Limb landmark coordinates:
━━━━━━━━

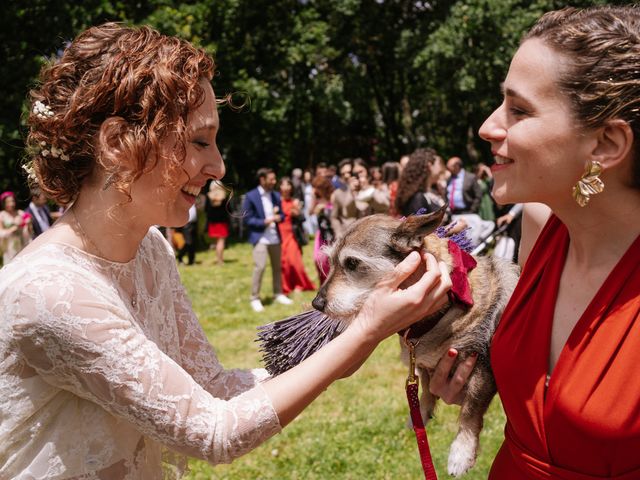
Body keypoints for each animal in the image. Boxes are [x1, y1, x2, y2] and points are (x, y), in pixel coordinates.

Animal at [312, 208, 520, 474]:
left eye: (352, 263)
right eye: (330, 261)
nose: (316, 303)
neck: (446, 308)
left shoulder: (482, 366)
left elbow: (470, 410)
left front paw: (461, 452)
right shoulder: (423, 364)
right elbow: (427, 391)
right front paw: (420, 414)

━━━━━━━━

Any picture among the entries must be skipped; copy all else exactly.

Body keypoints for each animal in the image. Boxes are [x1, y1, x2, y2] and points are (x, y), in pixel coordinates.

Animal at [312, 208, 520, 474]:
left eye: (352, 263)
right eye: (330, 261)
nose: (316, 303)
neck: (446, 308)
left shoulder: (482, 366)
left elbow: (470, 410)
left front paw: (461, 452)
right shoulder: (423, 364)
right elbow: (427, 391)
right front paw: (420, 414)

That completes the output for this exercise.